[Start of Record extracts]

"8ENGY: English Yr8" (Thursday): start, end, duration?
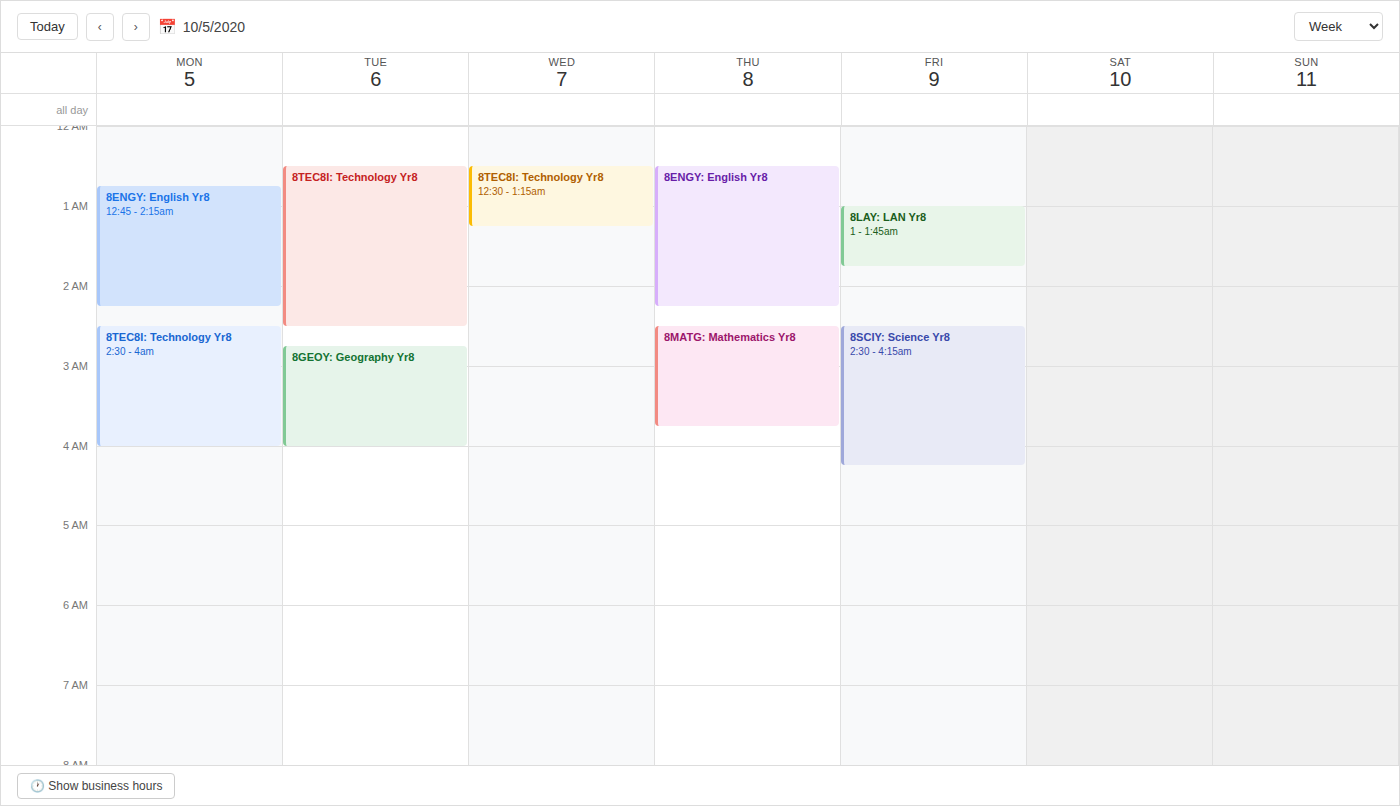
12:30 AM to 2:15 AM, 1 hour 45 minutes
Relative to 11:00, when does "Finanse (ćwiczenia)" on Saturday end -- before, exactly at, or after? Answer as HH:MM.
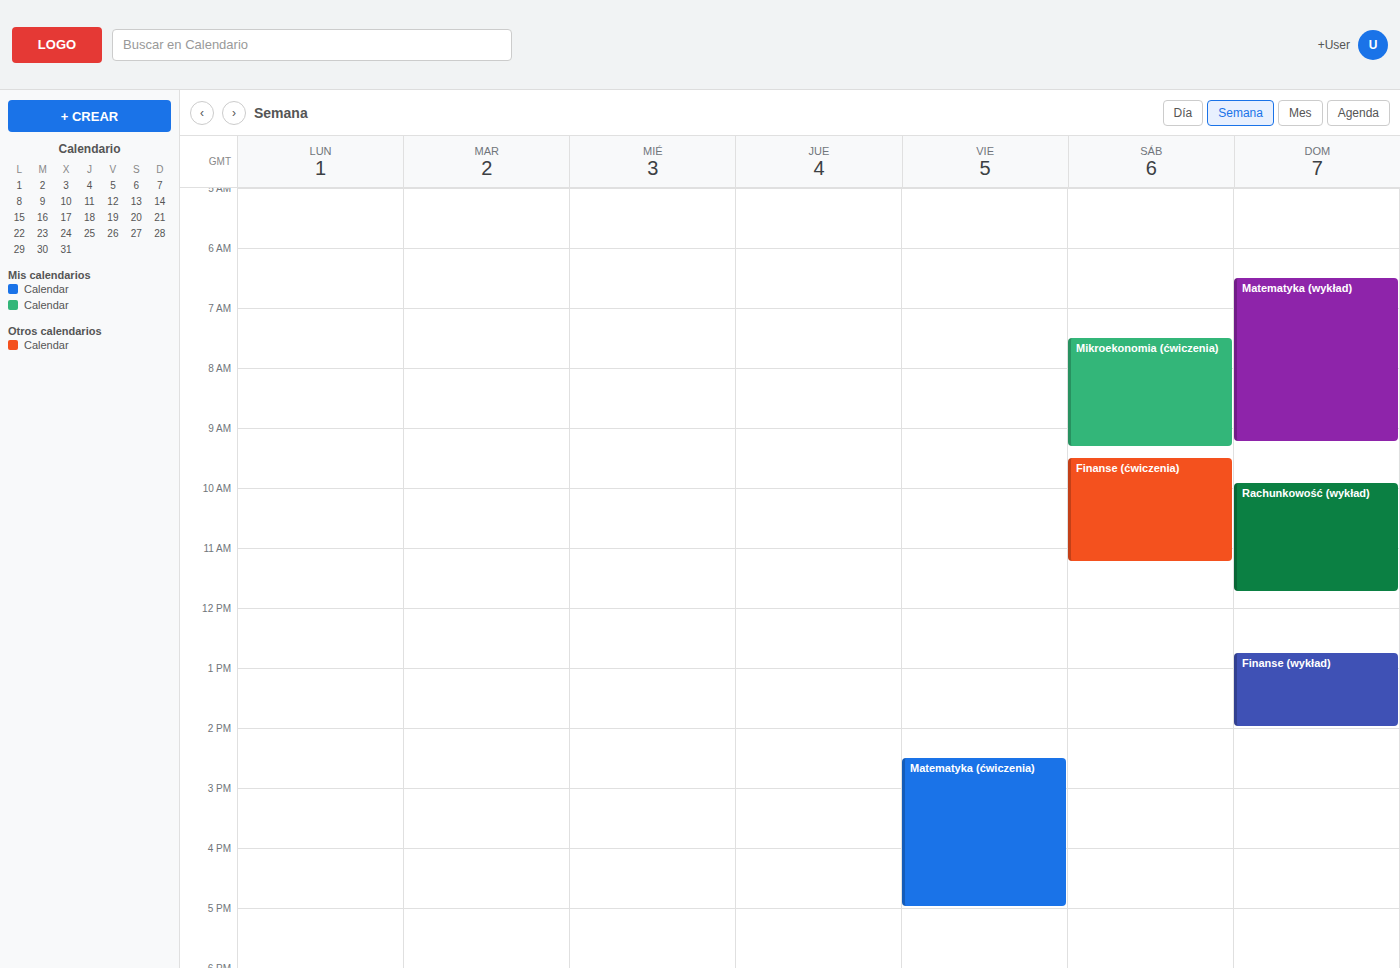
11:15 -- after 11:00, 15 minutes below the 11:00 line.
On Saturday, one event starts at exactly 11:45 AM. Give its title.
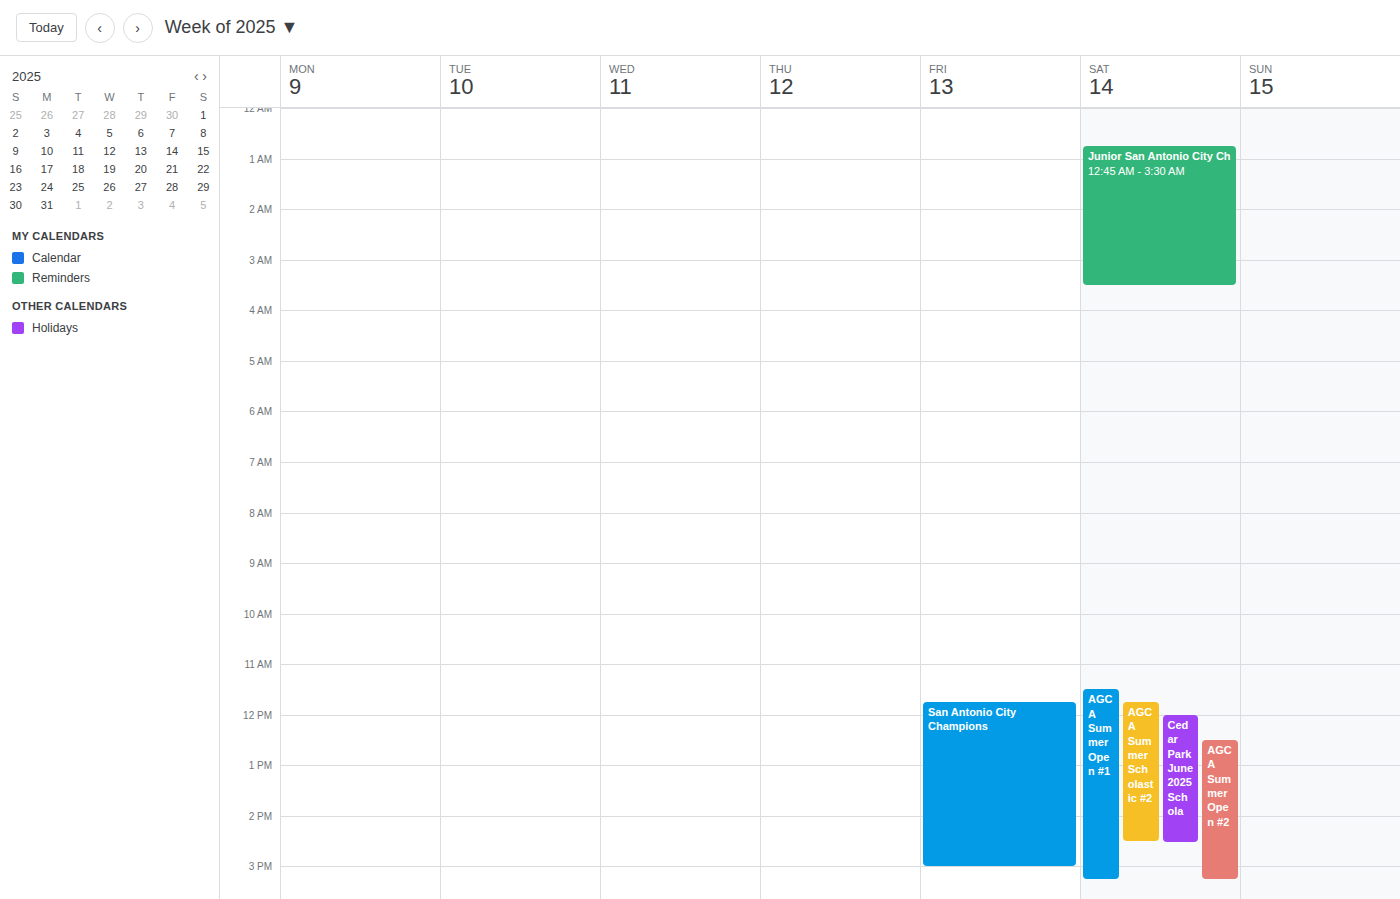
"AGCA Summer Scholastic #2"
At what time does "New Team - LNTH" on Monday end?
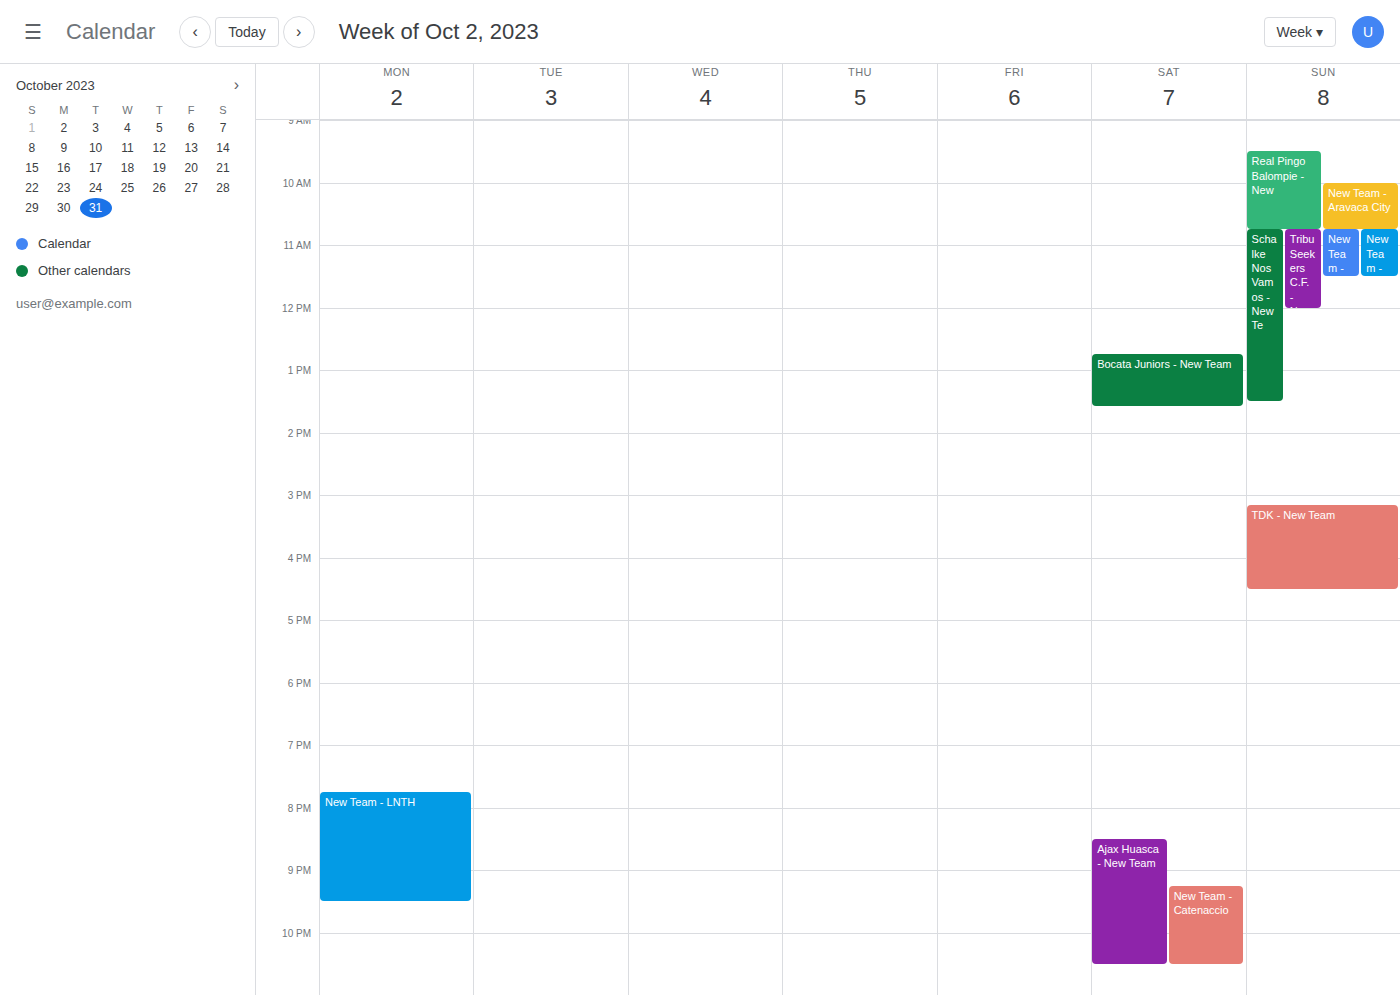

[End of Record extracts]

## What the task requires
Show every line above that contains the string "exactly", treating uppercase and lowercase as different.

## Task response
Relative to 11:00, when does "Finanse (ćwiczenia)" on Saturday end -- before, exactly at, or after? Answer as HH:MM.
On Saturday, one event starts at exactly 11:45 AM. Give its title.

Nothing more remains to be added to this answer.